Von der Leyen e Merkel: são rivais, mas complementam-se
Foto
Von der Leyen e Merkel: são rivais, mas complementam-se Kai Pfaffenbach/Reuters

Ursula von der Leyen não é a política típica da CDU. Mãe de sete filhos, ginecologista, começou a sua carreira política apenas aos 42 anos – algo nada comum na Alemanha. Aos 55 anos, é uma das mais populares políticas do país. A imprensa divide-se sobre a surpreendente escolha de Von de Leyen para o Ministério da Defesa: estará Merkel a preparar uma sucessora ou a pô-la perante uma armadilha?

O Ministério garante atenção pública e um papel simpático como “mãe dos soldados” a Ursula von der Leyen – apesar de algumas reacções iniciais terem questionado a escolha de uma mulher para “comandar as tropas”.

Por outro lado, tem uma estrutura complexa, com 33 mil milhões de euros de orçamento, e apresenta uma série de desafios, não sendo o menor deles a presença de 3400 militares alemães de 3400 no Afeganistão (cuja retirada está prevista para 2014). Thomas de Maizière, também apresentado como um potencial sucessor, quase caiu em desgraça quando era ministro da Defesa (agora passou para o Interior) por causa de um projecto falhado de construção de drones de 660 milhões de euros.

A revista Der Spiegel tanto diz que Ursula von der Leyen é “finalmente a princesa herdeira” como sugere que o cargo da Defesa a deixa num “assento ejectável”.

Von Der Leyen tem, no entanto, fama de ser alguém que resolve problemas, diz a revista. “Até agora nunca teve de usar a palavra derrota.”

Uma das mais recentes vitórias foi, aliás, contra a própria Merkel. Enquanto ministra do Trabalho, Von der Leyen desafiou abertamente a chanceler, contrariando a sua opinião em relação às quotas para mulheres nos conselhos de administração das empresas. Venceu e, embora o combate tenha deixado marcas, conseguiu que, após ter rejeitado a pasta da Saúde, a chanceler a escolhesse para uma mais relevante.

Quando surgiu na ribalta política, enquanto ministra da Família, muitos não acreditaram na combinação demasiado perfeita da vida familiar de uma mãe de sete filhos com o trabalho exigente de ministra. Apesar de ter começado tarde, Von der Leyen é de uma família de políticos. O seu pai, Ernst Albrecht, era governador da Baixa Saxónia (no final dos anos 1970, quando estudava na London School of Economics de Londres, os serviços secretos alemães temiam que Von der Leyen pudesse ser um alvo para militantes da extrema-esquerda da Alemanha).

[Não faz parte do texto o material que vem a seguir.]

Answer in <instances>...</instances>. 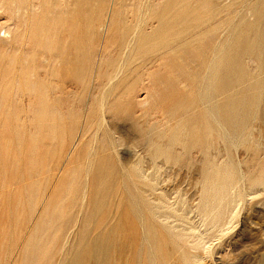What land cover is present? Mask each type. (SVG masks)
I'll return each mask as SVG.
<instances>
[{"label": "rangeland", "instance_id": "rangeland-1", "mask_svg": "<svg viewBox=\"0 0 264 264\" xmlns=\"http://www.w3.org/2000/svg\"><path fill=\"white\" fill-rule=\"evenodd\" d=\"M28 1L0 0V264H264V56H235L230 75L219 73L218 126L199 97L211 40L102 84L121 31L116 14L106 40L115 1L104 0L81 12L80 34L86 17L93 22L92 44L82 39L81 82L52 95L45 44L52 38L70 62L72 37L61 22L74 0ZM29 3L14 25V6ZM46 92L63 116L54 139L41 117ZM102 97L117 155L98 152L107 142L98 111L84 118ZM230 101L241 108L238 120L227 119ZM137 162L143 177L131 168Z\"/></svg>", "mask_w": 264, "mask_h": 264}, {"label": "bare ground", "instance_id": "bare-ground-1", "mask_svg": "<svg viewBox=\"0 0 264 264\" xmlns=\"http://www.w3.org/2000/svg\"><path fill=\"white\" fill-rule=\"evenodd\" d=\"M114 1L115 3L109 12L106 25V40L108 39L107 32L114 23L115 15L118 14L120 16L118 24L121 28L117 45L118 55L117 59L110 65L108 71L103 74V78L101 79L102 84L111 85L112 81L116 80L119 73L122 72L126 73L133 69L138 73L139 70H143L147 65L154 68L157 64L158 56L162 54L172 55L177 51H202L204 48L197 46L211 40L214 45L210 48L211 59L209 63H207L206 76L202 77L204 87L199 97L206 112L218 125L219 119H217L218 115H216V113L217 111L219 112L217 101L219 97V73L224 71L226 75H230V69L235 56L239 57L241 54H250L257 58L264 56V0ZM103 2L104 0H74L73 9L68 11L67 19L61 22L68 34L72 37L73 56L70 58V62L69 59L65 58L62 52L55 53V43L52 42V38L51 40H47L45 44L47 50L45 56V73L50 80L56 78L55 82H51L50 85L52 87V95H54L55 92L61 93L64 86L71 82H81L79 72L83 69V57L88 50V48H84L82 39L84 38L86 40L87 47L92 44L93 40V22L89 17H86L83 32L80 34L79 21L82 15L81 12L87 11L89 6H95L97 8L101 6ZM110 3L109 1V4ZM33 5L34 4L29 3L21 8L19 6H14V16L12 15L13 18H11L13 24H17L16 14L19 10L23 9L22 12H24V10L30 11ZM114 6H117V10ZM249 18L252 19L250 20ZM41 39L39 43L45 41V35H43ZM105 43L106 41L104 44ZM39 46L41 47V45ZM45 47L42 46V53L44 54ZM149 57L150 59H148ZM258 68L260 69L261 66H258ZM259 69L258 72L261 73L262 71ZM234 77L235 81L242 79L238 73H235ZM98 78L100 77L98 76ZM253 78L258 79L259 75L256 74ZM51 94L46 92L45 97L43 96V98H45V103L43 99L41 106V117H45L43 120H45L50 127L48 133L45 132L47 136L45 138L49 137L48 139L55 138L57 134L56 131L60 128L58 124L59 118L62 116L59 109L57 113L54 112V105L50 103L56 101L57 98H53L54 96L52 97ZM51 98L53 99L50 100ZM214 99L216 100L215 102L213 101ZM49 100L51 101L50 103ZM93 102L90 105L88 104V110L84 118L92 119L97 115L98 111L100 121L105 123L103 135L107 138V142L98 145V152L106 153V150H110L117 155V144L110 136L112 134V125L108 124L107 119L111 118V115L105 107V100H103V97L100 98L95 110H93L95 107V105L93 106ZM65 113L63 114L65 119L71 122L73 116L70 115V113L65 115ZM242 114L239 104L235 101H230L227 119L233 121L238 120L239 115ZM131 122L132 125L135 126V130H141V128H139V118H133ZM72 132L67 147L74 143L75 129ZM226 137H228L227 139L230 142L234 139L232 137L231 139L229 135ZM73 158L75 157H72V159ZM77 158L80 159V156L78 155ZM83 158L88 161L90 158V151H88ZM118 162L121 164V157H118ZM131 168L138 177H143L138 162L137 164L131 165ZM241 195L240 198L243 197ZM229 196V203L231 210H233L239 197L235 194L234 190L230 192ZM85 197L86 192L83 193L81 199L82 205ZM74 263V261L71 262V264ZM136 264L141 263L138 261Z\"/></svg>", "mask_w": 264, "mask_h": 264}]
</instances>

Em entrevistas, a ministra deu crédito a uma passagem pela Califórnia por lhe ter permitido ser mãe e trabalhar full time e não ser vista como uma má mãe, algo que ainda acontece na Alemanha, onde a maioria das mães trabalha a tempo parcial.

Em 2011, decidiu entrar na política e um ano mais tarde era ministra da Família no seu estado-federado, a Baixa Saxónia. Em 2005 foi escolhida por Merkel para o mesmo cargo a nível federal, e em pouco tempo tinha ganho grande relevância política.

Depois de chegar a ministra da Família, apoiou o aumento da rede de creches e licença parental para homens, desafiando os conservadores do partido - tal como Merkel, von der Leyen é da ala centrista da CDU.

Mas, ao contrário da chanceler, Von der Leyen é vista como alguém que tem posições e opiniões fortes e que não tem medo de correr riscos. Como escrevia a Spiegel sobre a relação entre as duas: “São rivais e, no entanto, complementam-se.”